Return the data below unchanged, without images.

_Data extract_.
········

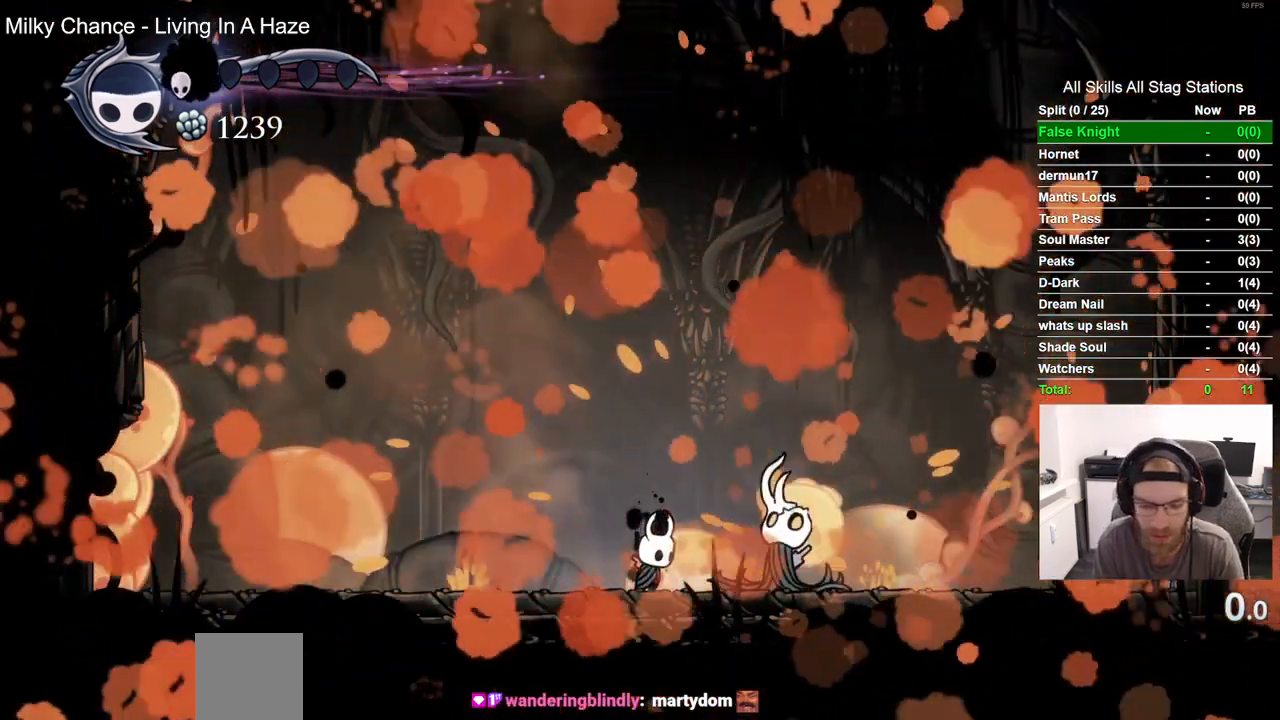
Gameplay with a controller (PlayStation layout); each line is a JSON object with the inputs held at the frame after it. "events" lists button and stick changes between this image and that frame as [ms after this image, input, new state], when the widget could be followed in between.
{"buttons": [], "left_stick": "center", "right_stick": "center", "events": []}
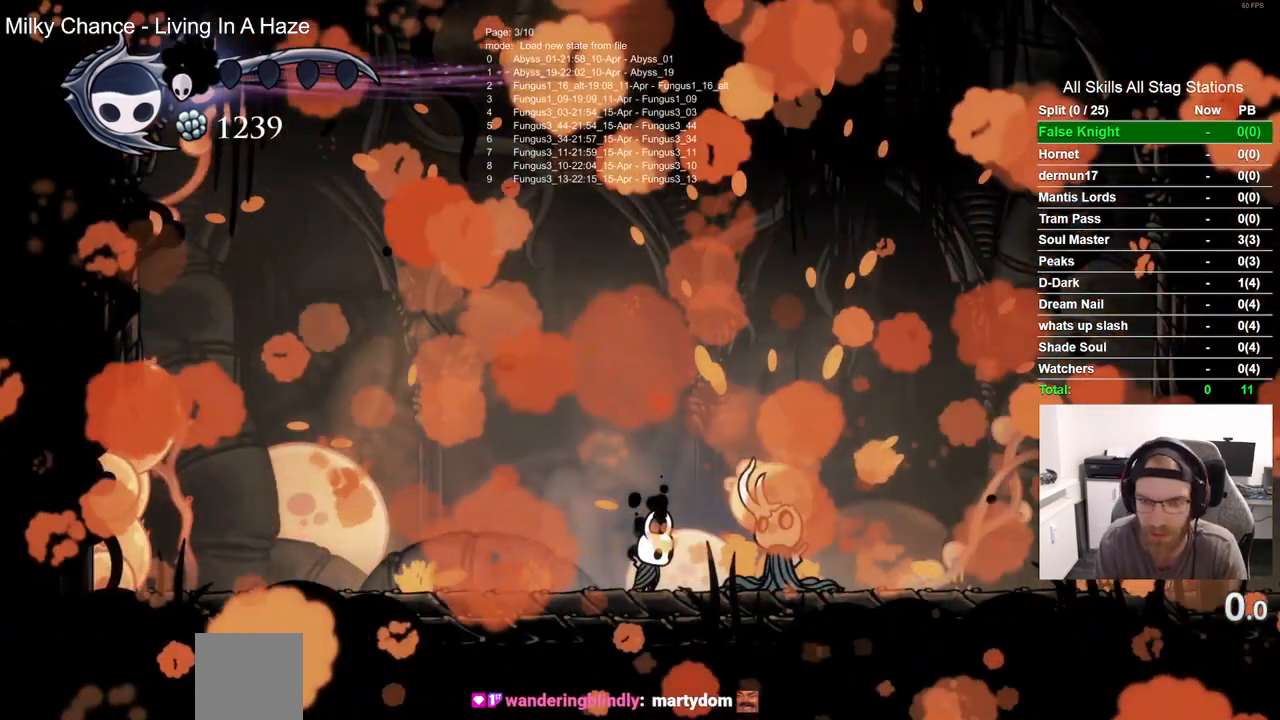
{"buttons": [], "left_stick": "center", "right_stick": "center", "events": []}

········

_Exercise output_.
Gameplay with a controller (PlayStation layout); each line is a JSON object with the inputs held at the frame after it. "events" lists button and stick changes between this image and that frame as [ms after this image, input, new state], when the widget could be followed in between.
{"buttons": [], "left_stick": "center", "right_stick": "center", "events": []}
{"buttons": [], "left_stick": "center", "right_stick": "center", "events": []}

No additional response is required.